• **Extrait à lire**
---*---

Votre navigateur ne supporte pas le code JavaScript.
Logo Caradisiac    
Publi info

Enquête - Alcool au volant: un tabou français?

Dans Pratique / Sécurité

Pierre-Olivier Marie

Paradoxe. Alors que les pouvoirs publics serrent toujours plus la vis aux automobilistes côté vitesse, ils font preuve d'un étonnant laisser-aller avec le phénomène de l'alcool au volant, deuxième cause d'accidents mortels en France. Si l'arsenal répressif est complet, ce sont les lacunes de la politique de prévention qui posent problème.

La France est le deuxième pays le plus consommateur de vin au monde. L'alcool y est aussi la deuxième cause de mortalité routière.
La France est le deuxième pays le plus consommateur de vin au monde. L'alcool y est aussi la deuxième cause de mortalité routière.

Selon toute probabilité, vous n’avez pas souvent soufflé dans le ballon durant les 12 derniers mois. Et au rythme où vont les choses, le risque est faible que cela vous arrive dans les semaines à venir. Le dernier bilan officiel des infractions au code de la route précise en effet que le volume des dépistages a baissé de 16% entre 2008 et 2016, passant de 11,7 à 9,8 millions.

---*---

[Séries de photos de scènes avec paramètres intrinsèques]
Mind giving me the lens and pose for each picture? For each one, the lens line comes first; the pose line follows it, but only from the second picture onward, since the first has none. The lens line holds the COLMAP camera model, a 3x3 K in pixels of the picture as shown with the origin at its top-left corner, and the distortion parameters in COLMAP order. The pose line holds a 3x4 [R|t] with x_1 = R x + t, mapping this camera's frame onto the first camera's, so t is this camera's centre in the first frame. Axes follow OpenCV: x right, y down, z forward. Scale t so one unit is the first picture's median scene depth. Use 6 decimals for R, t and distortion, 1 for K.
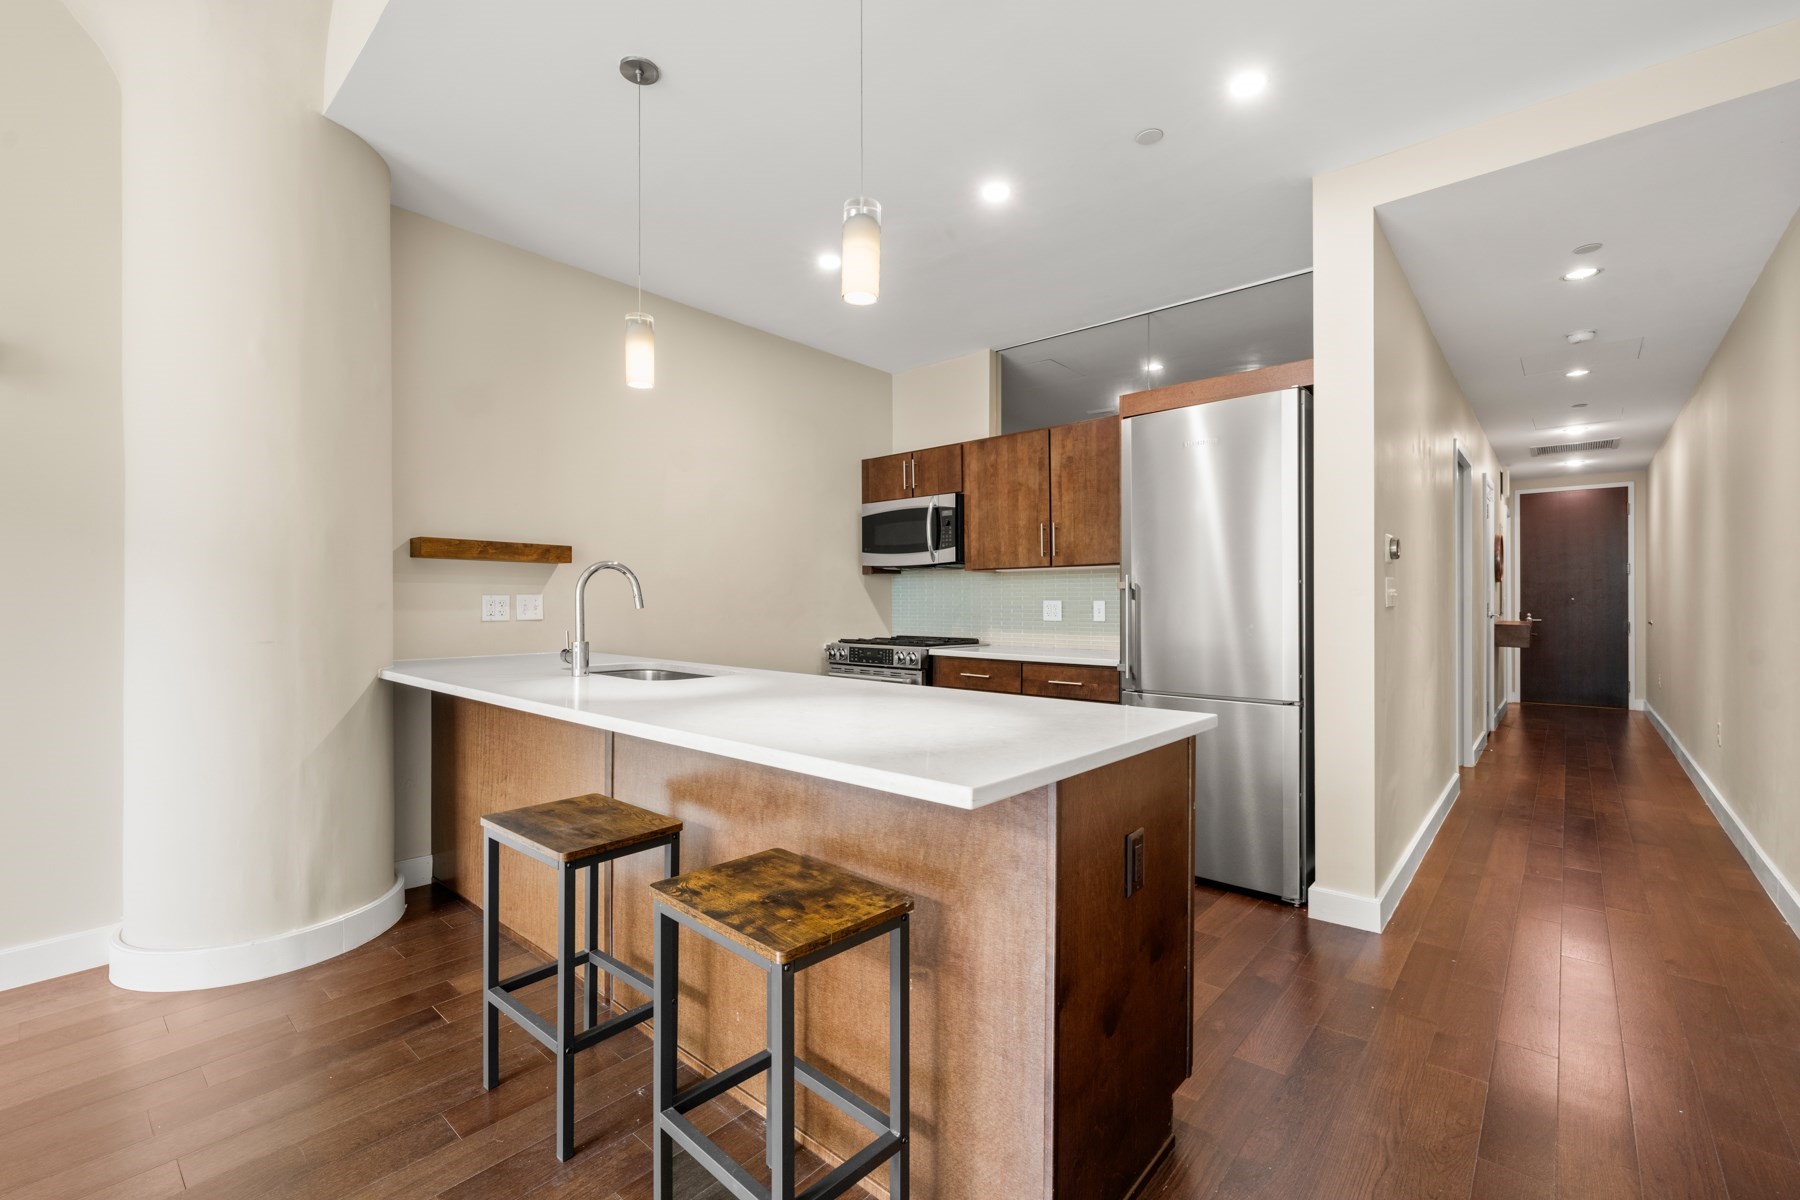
lens RADIAL K [[777.7, 0, 887.7], [0, 777.7, 599.1], [0, 0, 1]] dist [-0.001230, 0.000744]
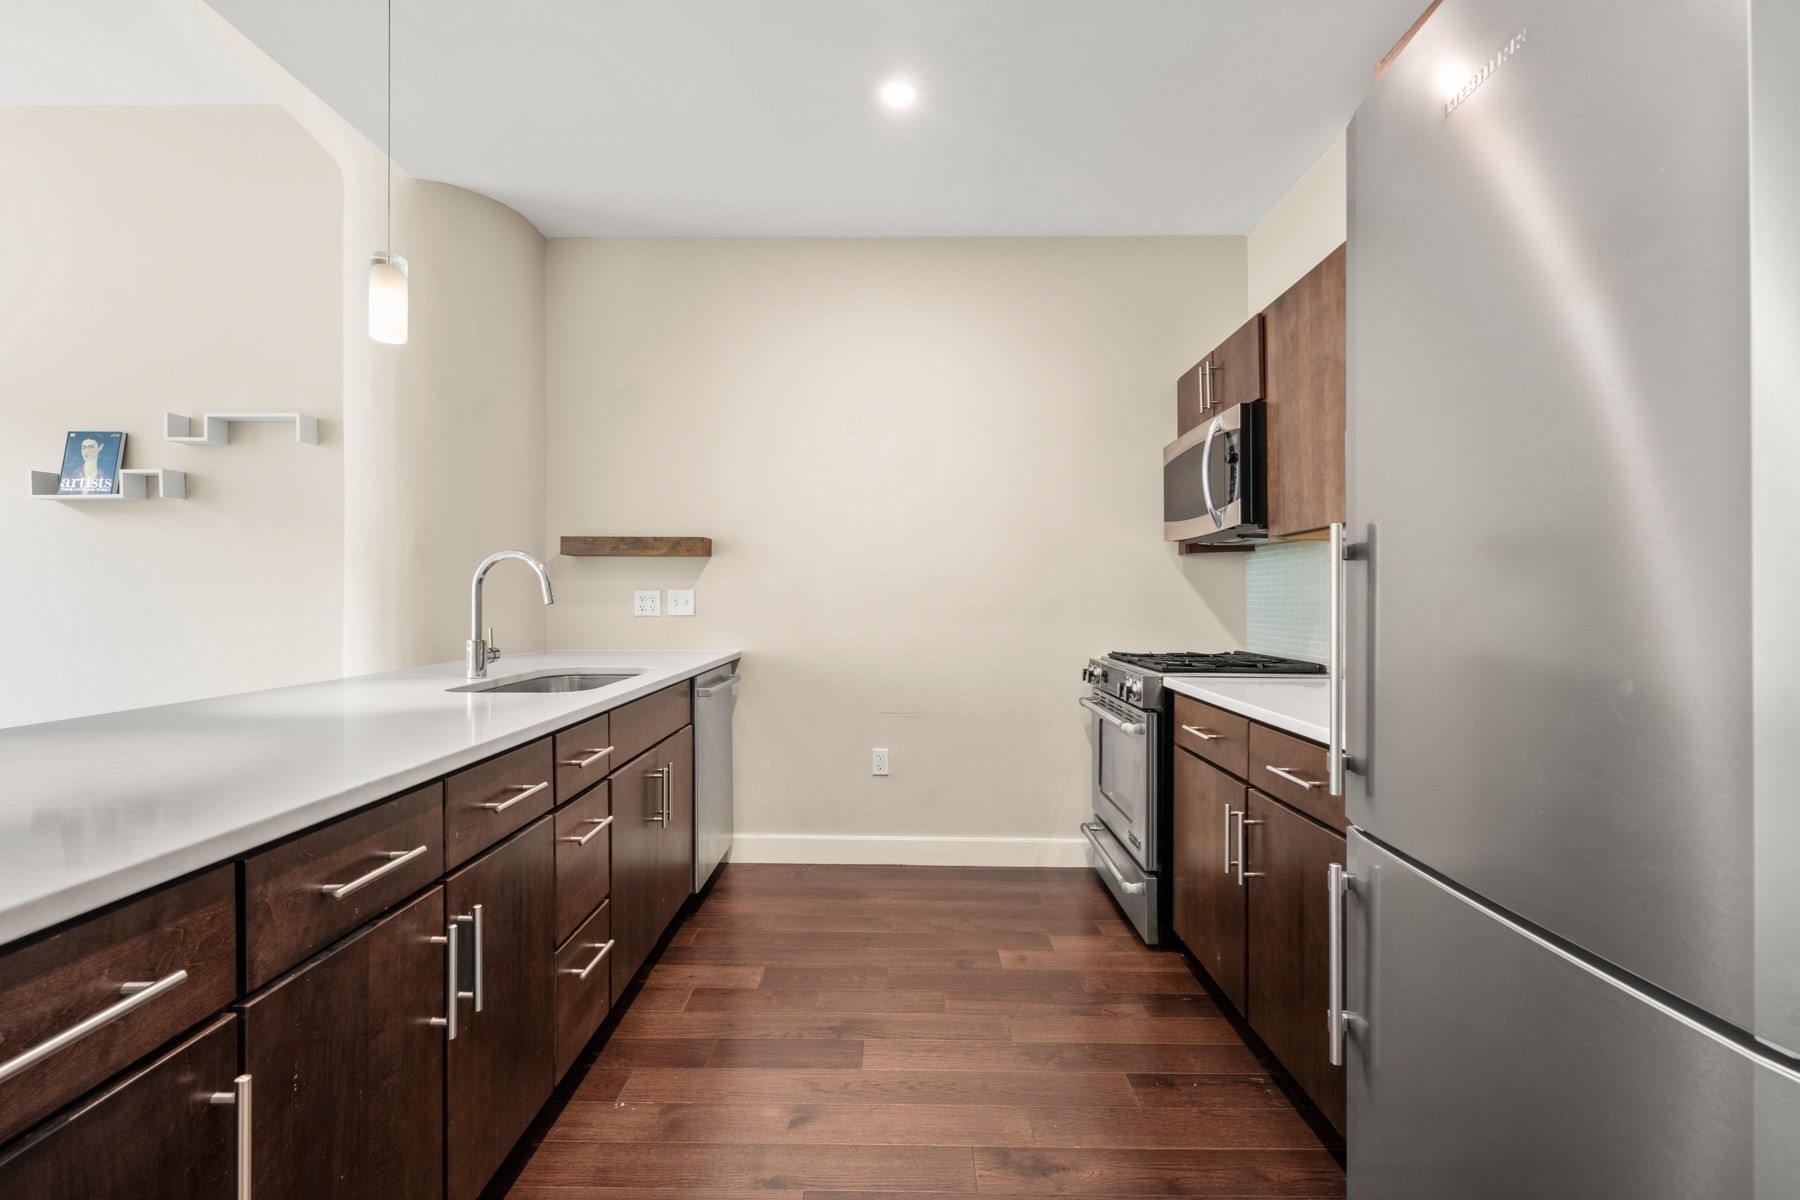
lens RADIAL K [[777.7, 0, 897.1], [0, 777.7, 591.3], [0, 0, 1]] dist [-0.001230, 0.000744]
pose [[0.653089, -0.006851, -0.757250, 0.348057], [0.003548, 0.999976, -0.005987, 0.002529], [0.757273, 0.001224, 0.653098, 0.441991]]
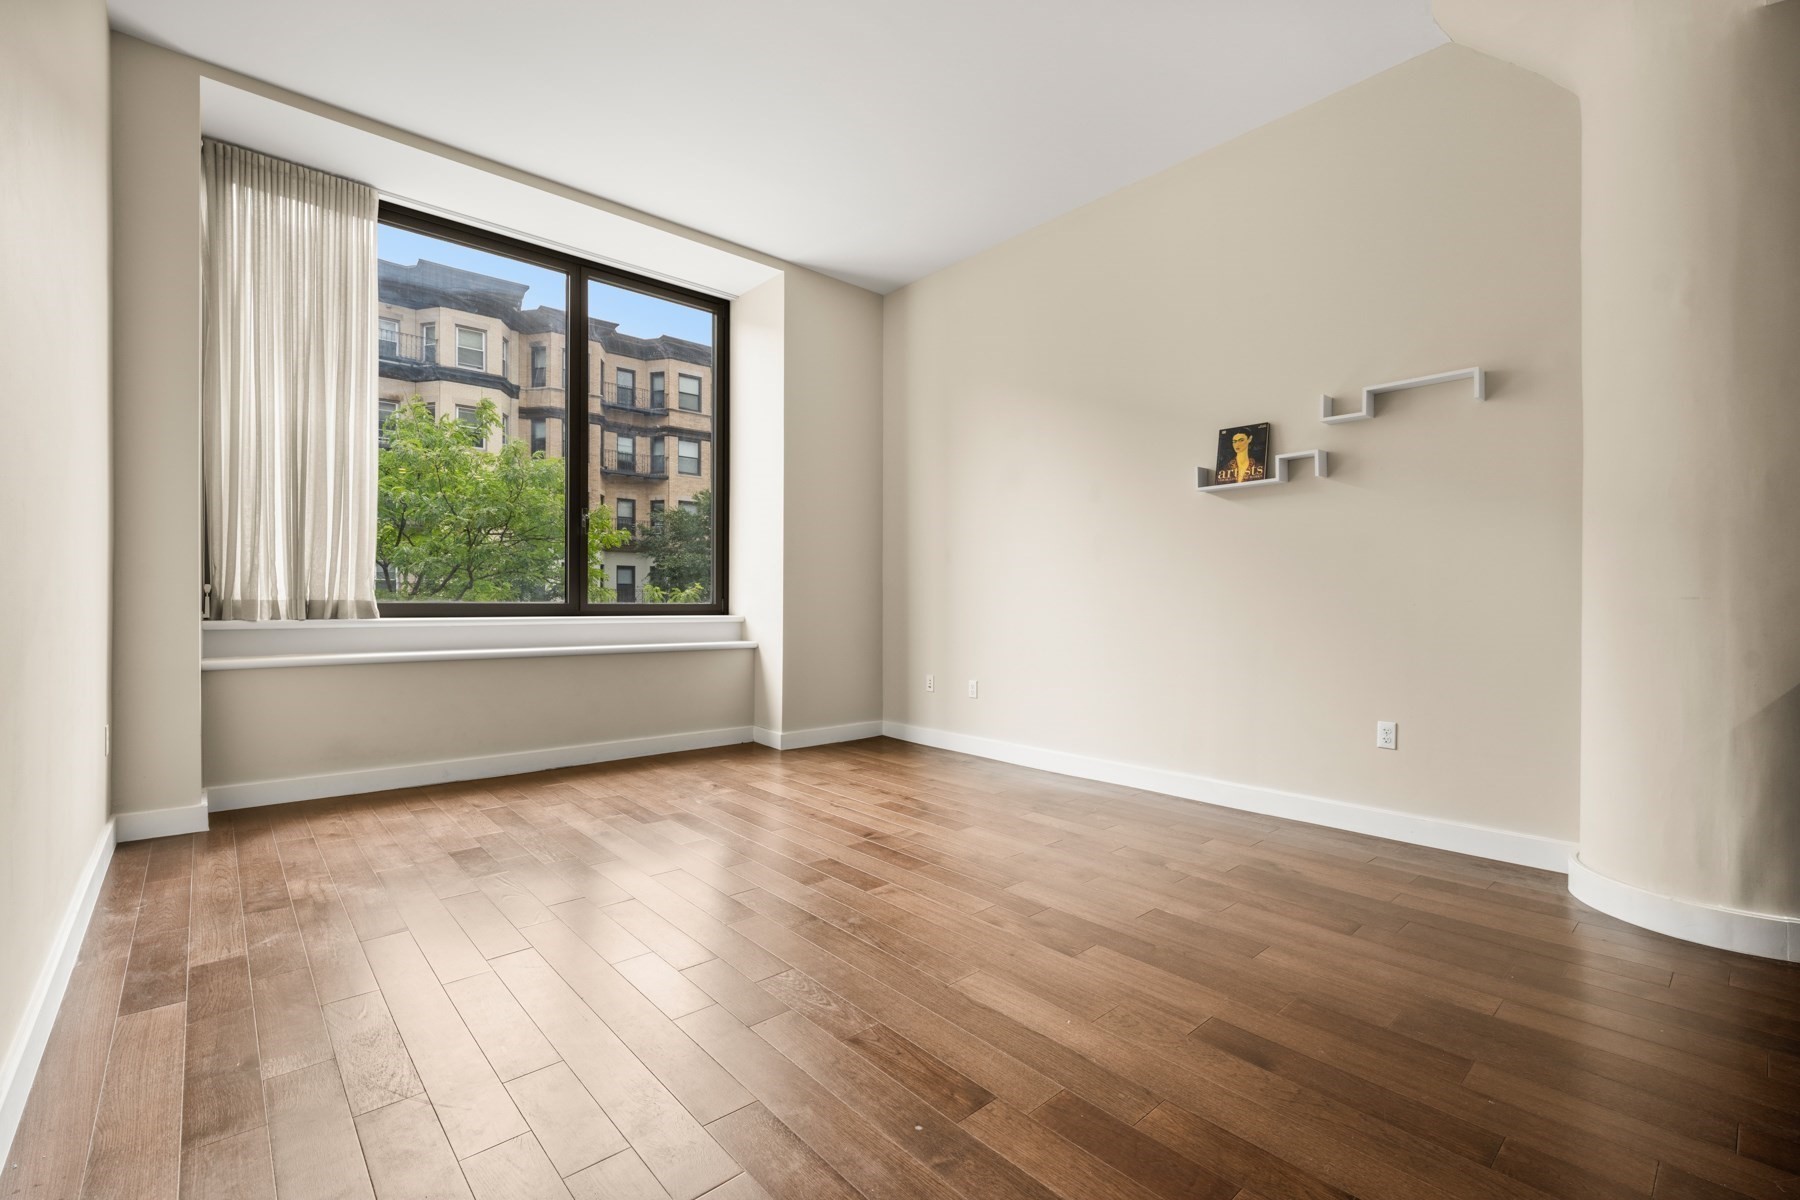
lens RADIAL K [[777.7, 0, 894.7], [0, 777.7, 606.5], [0, 0, 1]] dist [-0.001230, 0.000744]
pose [[-0.126239, 0.007068, -0.991975, 0.157981], [0.000875, 0.999975, 0.007014, 0.030897], [0.991999, 0.000018, -0.126242, 0.070095]]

---*---

• **Exercices proposés**
(A) Reproduisez intégralement et sans la moindre modification le texte sur l'alcool au volant.
(B) Renvoyez à l'identique les lignes des enregistrements, depuis leur début jusqu'à la ligne contenant « 591.3], [0, 0, 1]] dist [-0.001230, 0.000744] », celle-ci comprise. Omettez les images dans votre réponse.
Ces enregistrements n'ont aucun lien avec le texte sur l'alcool au volant.

• **Corrigés des exercices**
(A)
Votre navigateur ne supporte pas le code JavaScript.
Logo Caradisiac    
Publi info

Enquête - Alcool au volant: un tabou français?

Dans Pratique / Sécurité

Pierre-Olivier Marie

Paradoxe. Alors que les pouvoirs publics serrent toujours plus la vis aux automobilistes côté vitesse, ils font preuve d'un étonnant laisser-aller avec le phénomène de l'alcool au volant, deuxième cause d'accidents mortels en France. Si l'arsenal répressif est complet, ce sont les lacunes de la politique de prévention qui posent problème.

La France est le deuxième pays le plus consommateur de vin au monde. L'alcool y est aussi la deuxième cause de mortalité routière.
La France est le deuxième pays le plus consommateur de vin au monde. L'alcool y est aussi la deuxième cause de mortalité routière.

Selon toute probabilité, vous n’avez pas souvent soufflé dans le ballon durant les 12 derniers mois. Et au rythme où vont les choses, le risque est faible que cela vous arrive dans les semaines à venir. Le dernier bilan officiel des infractions au code de la route précise en effet que le volume des dépistages a baissé de 16% entre 2008 et 2016, passant de 11,7 à 9,8 millions.

(B)
Mind giving me the lens and pose for each picture? For each one, the lens line comes first; the pose line follows it, but only from the second picture onward, since the first has none. The lens line holds the COLMAP camera model, a 3x3 K in pixels of the picture as shown with the origin at its top-left corner, and the distortion parameters in COLMAP order. The pose line holds a 3x4 [R|t] with x_1 = R x + t, mapping this camera's frame onto the first camera's, so t is this camera's centre in the first frame. Axes follow OpenCV: x right, y down, z forward. Scale t so one unit is the first picture's median scene depth. Use 6 decimals for R, t and distortion, 1 for K.
lens RADIAL K [[777.7, 0, 887.7], [0, 777.7, 599.1], [0, 0, 1]] dist [-0.001230, 0.000744]
lens RADIAL K [[777.7, 0, 897.1], [0, 777.7, 591.3], [0, 0, 1]] dist [-0.001230, 0.000744]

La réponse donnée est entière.